Ryan Adams’ 1989 falls into that last category, and I don’t think it’s dishonest to hold a few conflicting opinions about the result. First, the music is pretty good. Second, he obviously put a fair amount of effort into each cover, and he doesn’t seem to be mocking Taylor Swift. Third, this entire project is calculating and precious to an insufferable degree, and Ryan Adams is a loathsome phony whose immense god-given talent has been routinely undermined by authenticity issues that occasionally veer into outright style theft.

I have no idea what Josh Tillman thinks about Ryan Adams, for the record. All I know is that in response to Adams’ 1989, he did something really fucking funny—he released his own version of Swift’s “Blank Space,” but he did it in the style of Lou Reed, complete with Andy Warhol cover art from The Velvet Underground & Nico.
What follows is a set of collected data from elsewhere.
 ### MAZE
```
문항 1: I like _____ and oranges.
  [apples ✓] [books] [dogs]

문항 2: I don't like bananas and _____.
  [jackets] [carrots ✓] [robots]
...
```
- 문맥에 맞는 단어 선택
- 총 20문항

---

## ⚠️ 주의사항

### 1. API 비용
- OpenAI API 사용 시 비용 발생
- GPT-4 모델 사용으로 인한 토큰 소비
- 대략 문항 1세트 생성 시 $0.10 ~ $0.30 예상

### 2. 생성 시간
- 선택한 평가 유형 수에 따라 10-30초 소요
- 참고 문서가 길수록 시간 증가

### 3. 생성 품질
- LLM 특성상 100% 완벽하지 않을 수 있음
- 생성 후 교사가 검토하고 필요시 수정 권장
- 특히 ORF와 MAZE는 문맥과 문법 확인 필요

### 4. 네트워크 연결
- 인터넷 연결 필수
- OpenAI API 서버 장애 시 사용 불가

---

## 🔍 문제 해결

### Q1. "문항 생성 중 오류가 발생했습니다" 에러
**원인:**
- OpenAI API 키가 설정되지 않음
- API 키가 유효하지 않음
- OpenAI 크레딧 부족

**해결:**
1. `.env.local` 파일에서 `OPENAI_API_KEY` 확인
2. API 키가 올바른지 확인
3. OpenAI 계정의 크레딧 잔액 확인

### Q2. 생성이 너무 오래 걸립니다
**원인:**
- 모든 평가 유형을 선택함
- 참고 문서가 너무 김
He put it up on Soundcloud yesterday, and labeled it:

“My reinterpretation of the classic Ryan Adams album 1989

To me, those are Inception levels of hilarity. His Lou Reed impression is perfect, and it was even better in a second track, “Welcome to New York,” that included a very Velvet Underground-ish guitar solo, and has since been taken down. (Digression: How unsettling is it that Swift’s lyrics sound a lot like something Lou Reed would write?) Tillman also delivers a surface-level jab at Ryan Adams, who has long come under fire for sounding a lot like Bob Dylan, among others. And above all, he’s commenting on the ridiculousness of the project in general, our cultural reverence for Swift and other pop icons, and the superficiality of the intersection between pseudo-intellectual thought leaders, “real” artists, and the soul-killing music-industrial complex that controls American airwaves.
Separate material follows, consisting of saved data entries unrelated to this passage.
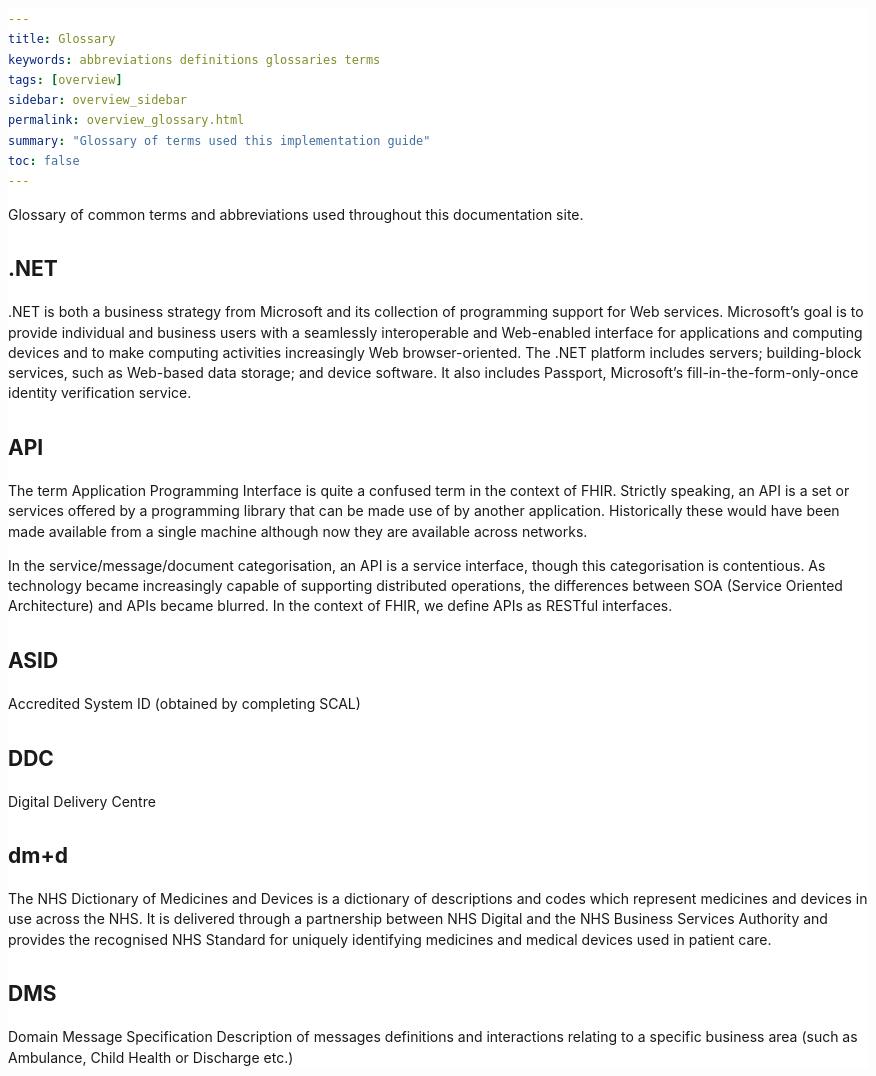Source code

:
 ```yaml
---
title: Glossary
keywords: abbreviations definitions glossaries terms
tags: [overview]
sidebar: overview_sidebar
permalink: overview_glossary.html
summary: "Glossary of terms used this implementation guide"
toc: false
---
```


Glossary of common terms and abbreviations used throughout this documentation site.

## .NET
.NET is both a business strategy from Microsoft and its collection of programming support for Web services. Microsoft’s goal is to provide individual and business users with a seamlessly interoperable and Web-enabled interface for applications and computing devices and to make computing activities increasingly Web browser-oriented. The .NET platform includes servers; building-block services, such as Web-based data storage; and device software. It also includes Passport, Microsoft’s fill-in-the-form-only-once identity verification service.

## API
The term Application Programming Interface is quite a confused term in the context of FHIR. Strictly speaking, an API is a set or services offered by a programming library that can be made use of by another application. Historically these would have been made available from a single machine although now they are available across networks.

In the service/message/document categorisation, an API is a service interface, though this categorisation is contentious. As technology became increasingly capable of supporting distributed operations, the differences between SOA (Service Oriented Architecture) and APIs became blurred. In the context of FHIR, we define APIs as RESTful interfaces.

## ASID
Accredited System ID (obtained by completing SCAL)

## DDC
Digital Delivery Centre

## dm+d
The NHS Dictionary of Medicines and Devices is a dictionary of descriptions and codes which represent medicines and devices in use across the NHS. It is delivered through a partnership between NHS Digital and the NHS Business Services Authority and provides the recognised NHS Standard for uniquely identifying medicines and medical devices used in patient care.

## DMS
Domain Message Specification Description of messages definitions and interactions relating to a specific business area (such as Ambulance, Child Health or Discharge etc.)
That’s my interpretation, anyway. Like I said, I don’t know what he’s thinking, and he actually removed both songs from Soundcloud, so maybe there’s some kind of regret operating here. But I don’t think you can argue my main point, which is that Josh Tillman was being an asshole.

There are very few Type Two Assholes left. We are a conformist culture and a credulous people, and though we’re polarized by political philosophy, few of us are prepared to face our own self-deceptions. According to many top scientists, there’s no medically significant difference between people who wear permanent blindfolds and those who are actually blind. We need somebody to poke us, and prod us, even if it pisses us off. Alec Ounsworth of Clap Your Hands Say Yeah once referred to himself in song as “the misanthropic topical arrangement that is met with a shark bite by the terminal patient.” That presents a rather fatalistic vision, and I’m not advocating for outright pessimism, but I do believe artists like this perform an important function. Father John Misty isn’t operating in a vacuum; he wants us to remove the blindfold.

I’ll leave it here: The service Tillman provided yesterday, as music’s Asshole Laureate, is critical. I hope he never stops.